– Какое «торопиться», Николай Николаевич! – горячо возразил лейтенант. – Откуда у него тогда портсигар Сичкина? Витенька подарил? Или обменял на медальон? А еще мы с Пожарским гильзу нашли – с нашатырем…
Сорокин осадил:
– Тихо, тихо, тпру-у‐у‐у. Снова спешишь. Прямых доказательств того, что Вакарчук в этом замешан, нет. И косвенных…
– Тоже нет, скажете? – съязвил Акимов.
– Ну а какие, к примеру? – немедленно поддел Николай Николаевич. – Ложечку обнаружили на Витеньке, осколок от бутылочного домишки – тоже. Насчет портсигара: ты сам говорил, Сичкин вообще не был уверен, что он на даче оставался. Что в сухом остатке?
– Витька-Пестренький, – угрюмо ответил Акимов, – убитый выстрелом в сердце так, что и капли крови не пролилось. Цепочка интересная и вряд ли случайная: меткий выстрел, отсутствие крови, неприятие пота.
– С натяжкой, но можно с тобой согласиться – нетерпимость к биологическим жидкостям… пот, кровь… пожалуй, да. Молодец, лейтенант, соображаешь. Послушай-ка, что там Пожарский наш про нерусский орден говорил? Что за орден?
– Орден Славы, польский.
– Другой.
– Я плохо помню. С цветком и мечами…
– С цветком и мечами, – повторил Сорокин, – ну, тут сложно что-то сказать, но звезда о восьми лучах на перекрещенных мечах и с цветком о шести лепестках – вот такой.

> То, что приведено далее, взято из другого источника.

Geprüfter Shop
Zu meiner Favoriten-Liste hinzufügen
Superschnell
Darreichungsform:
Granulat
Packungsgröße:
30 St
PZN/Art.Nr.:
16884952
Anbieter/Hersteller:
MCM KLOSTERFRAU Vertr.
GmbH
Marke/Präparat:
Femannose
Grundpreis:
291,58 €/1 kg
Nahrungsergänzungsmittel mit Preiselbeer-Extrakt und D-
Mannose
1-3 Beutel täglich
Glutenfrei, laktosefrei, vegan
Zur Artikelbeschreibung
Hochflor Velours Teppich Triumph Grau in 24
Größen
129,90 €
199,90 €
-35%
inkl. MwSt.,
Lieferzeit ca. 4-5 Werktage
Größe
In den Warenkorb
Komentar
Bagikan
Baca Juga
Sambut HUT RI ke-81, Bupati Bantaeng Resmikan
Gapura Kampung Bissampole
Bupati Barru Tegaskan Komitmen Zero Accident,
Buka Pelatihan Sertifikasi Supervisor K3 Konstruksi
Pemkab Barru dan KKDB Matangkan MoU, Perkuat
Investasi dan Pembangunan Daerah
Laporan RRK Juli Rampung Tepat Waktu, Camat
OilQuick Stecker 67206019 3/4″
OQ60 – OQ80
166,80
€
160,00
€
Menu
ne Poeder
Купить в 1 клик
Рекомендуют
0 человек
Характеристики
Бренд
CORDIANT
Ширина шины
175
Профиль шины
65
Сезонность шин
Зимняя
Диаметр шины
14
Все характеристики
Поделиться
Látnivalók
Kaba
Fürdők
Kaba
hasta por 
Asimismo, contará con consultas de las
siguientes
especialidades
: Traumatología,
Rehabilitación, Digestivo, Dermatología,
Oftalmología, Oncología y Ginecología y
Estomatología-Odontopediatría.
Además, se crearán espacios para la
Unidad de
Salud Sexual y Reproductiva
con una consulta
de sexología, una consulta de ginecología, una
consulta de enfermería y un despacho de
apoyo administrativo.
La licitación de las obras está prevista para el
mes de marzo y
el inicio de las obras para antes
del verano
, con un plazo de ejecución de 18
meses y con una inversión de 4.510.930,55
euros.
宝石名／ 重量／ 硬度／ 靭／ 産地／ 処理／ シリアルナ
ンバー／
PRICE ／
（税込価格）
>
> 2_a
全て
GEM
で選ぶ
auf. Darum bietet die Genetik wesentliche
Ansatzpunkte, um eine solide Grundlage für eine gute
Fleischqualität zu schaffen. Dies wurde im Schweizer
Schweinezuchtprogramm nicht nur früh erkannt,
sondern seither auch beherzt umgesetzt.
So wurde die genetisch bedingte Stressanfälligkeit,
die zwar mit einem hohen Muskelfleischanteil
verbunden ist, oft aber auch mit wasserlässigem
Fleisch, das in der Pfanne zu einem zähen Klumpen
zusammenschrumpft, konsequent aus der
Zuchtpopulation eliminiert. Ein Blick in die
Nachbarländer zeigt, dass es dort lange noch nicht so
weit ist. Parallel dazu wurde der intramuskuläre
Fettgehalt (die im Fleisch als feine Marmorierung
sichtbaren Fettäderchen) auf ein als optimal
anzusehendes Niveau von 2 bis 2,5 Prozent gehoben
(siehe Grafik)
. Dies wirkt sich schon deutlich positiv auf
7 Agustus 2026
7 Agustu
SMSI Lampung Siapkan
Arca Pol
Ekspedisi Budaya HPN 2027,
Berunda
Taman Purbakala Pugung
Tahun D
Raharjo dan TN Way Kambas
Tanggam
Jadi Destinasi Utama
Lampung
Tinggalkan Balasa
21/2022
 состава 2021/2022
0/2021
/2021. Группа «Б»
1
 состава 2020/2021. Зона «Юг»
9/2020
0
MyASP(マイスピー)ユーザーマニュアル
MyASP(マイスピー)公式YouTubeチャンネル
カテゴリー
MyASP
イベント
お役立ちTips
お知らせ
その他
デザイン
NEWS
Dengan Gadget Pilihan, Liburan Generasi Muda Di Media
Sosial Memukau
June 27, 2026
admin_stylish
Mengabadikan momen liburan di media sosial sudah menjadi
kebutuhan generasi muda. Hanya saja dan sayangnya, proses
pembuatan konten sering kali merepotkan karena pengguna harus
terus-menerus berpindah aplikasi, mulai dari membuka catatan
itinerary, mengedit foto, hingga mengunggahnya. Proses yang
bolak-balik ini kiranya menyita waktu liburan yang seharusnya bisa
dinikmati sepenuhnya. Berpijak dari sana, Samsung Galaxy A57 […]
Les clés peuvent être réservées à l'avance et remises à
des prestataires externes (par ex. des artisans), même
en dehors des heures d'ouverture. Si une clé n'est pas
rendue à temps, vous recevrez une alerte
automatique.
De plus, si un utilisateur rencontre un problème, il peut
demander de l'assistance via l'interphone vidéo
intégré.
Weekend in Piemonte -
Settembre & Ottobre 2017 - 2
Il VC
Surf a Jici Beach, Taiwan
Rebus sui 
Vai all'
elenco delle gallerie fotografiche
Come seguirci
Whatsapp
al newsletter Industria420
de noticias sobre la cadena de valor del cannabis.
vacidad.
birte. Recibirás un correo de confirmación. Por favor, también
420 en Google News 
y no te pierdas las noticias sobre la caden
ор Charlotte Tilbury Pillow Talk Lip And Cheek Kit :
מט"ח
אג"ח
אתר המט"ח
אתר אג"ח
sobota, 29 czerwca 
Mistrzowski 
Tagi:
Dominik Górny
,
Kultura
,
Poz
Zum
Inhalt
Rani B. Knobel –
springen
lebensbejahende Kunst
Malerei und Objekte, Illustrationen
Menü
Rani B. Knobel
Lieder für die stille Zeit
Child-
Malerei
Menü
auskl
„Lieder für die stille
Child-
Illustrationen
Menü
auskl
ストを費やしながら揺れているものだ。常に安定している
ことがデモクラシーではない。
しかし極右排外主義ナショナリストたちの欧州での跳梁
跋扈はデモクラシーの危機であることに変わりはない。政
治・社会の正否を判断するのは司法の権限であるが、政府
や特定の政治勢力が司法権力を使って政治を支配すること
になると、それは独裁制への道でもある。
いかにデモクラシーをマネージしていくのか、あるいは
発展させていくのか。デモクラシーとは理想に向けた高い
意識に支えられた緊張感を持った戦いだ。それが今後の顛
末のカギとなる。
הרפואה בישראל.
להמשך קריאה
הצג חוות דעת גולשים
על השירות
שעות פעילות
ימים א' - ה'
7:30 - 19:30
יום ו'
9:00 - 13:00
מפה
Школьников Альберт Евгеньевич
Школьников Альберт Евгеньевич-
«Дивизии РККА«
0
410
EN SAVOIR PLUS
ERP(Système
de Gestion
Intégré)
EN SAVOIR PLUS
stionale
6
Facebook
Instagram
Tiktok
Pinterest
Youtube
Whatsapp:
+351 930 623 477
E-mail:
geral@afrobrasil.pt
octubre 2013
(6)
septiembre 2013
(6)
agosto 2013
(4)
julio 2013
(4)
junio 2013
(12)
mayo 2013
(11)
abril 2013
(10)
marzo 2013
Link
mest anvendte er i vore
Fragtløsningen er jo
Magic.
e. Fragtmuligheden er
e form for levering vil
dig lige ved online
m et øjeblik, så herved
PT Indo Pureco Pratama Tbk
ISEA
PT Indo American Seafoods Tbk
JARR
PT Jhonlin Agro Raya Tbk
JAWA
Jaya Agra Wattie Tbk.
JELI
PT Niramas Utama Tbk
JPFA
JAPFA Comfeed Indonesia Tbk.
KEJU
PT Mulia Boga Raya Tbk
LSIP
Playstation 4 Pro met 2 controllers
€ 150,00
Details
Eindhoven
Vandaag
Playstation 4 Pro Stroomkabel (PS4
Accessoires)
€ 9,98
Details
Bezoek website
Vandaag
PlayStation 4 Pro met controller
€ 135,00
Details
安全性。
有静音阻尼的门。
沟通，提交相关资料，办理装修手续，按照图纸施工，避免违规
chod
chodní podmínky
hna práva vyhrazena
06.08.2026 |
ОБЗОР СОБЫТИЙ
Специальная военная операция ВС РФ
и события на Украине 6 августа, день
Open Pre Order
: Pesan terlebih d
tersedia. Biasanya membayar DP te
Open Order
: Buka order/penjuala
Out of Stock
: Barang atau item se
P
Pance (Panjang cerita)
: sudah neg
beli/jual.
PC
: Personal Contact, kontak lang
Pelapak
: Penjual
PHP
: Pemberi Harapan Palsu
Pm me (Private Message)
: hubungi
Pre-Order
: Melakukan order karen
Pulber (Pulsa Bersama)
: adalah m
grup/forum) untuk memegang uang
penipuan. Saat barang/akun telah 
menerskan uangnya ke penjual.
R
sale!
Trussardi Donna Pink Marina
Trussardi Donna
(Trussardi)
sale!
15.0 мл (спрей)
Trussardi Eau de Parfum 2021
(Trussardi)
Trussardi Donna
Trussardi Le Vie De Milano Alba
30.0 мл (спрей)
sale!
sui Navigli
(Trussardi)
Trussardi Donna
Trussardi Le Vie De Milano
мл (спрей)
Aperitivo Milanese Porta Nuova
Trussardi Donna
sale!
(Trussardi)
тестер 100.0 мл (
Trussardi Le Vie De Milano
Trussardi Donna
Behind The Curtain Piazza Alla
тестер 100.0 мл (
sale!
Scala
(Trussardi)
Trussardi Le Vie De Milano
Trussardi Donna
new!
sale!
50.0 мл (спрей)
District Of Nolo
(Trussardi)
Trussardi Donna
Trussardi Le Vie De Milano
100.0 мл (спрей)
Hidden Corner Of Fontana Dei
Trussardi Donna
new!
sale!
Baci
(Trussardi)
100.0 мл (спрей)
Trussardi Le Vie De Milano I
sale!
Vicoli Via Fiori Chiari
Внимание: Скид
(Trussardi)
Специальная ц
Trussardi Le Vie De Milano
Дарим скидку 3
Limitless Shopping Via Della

Он вынул из папки фотографию.
– Такие цветочки в рейхе вручали для добровольцев из числа славян. Сам понимаешь, неарийским свиньям кресты не полагались.
Акимов помолчал, собирая воедино все услышанное и увиденное. Этого было многовато для одной головы, и без того гудящей. Наконец он прямо спросил:
– Николай Николаич, время идет. Не даром ли мы его тратим? Брать шкурника, пока он ничего не натворил.
– Опять ты за свое? Я даже не говорю про то, что без оснований людей не задерживают. Ну как он стрелять начнет?
Акимов молчал.
– Ты рыбачишь? – вдруг спросил Сорокин.
– Редко, а что? – ответил Акимов.
«Почему этот черт старый не может прямо сказать, что к чему?»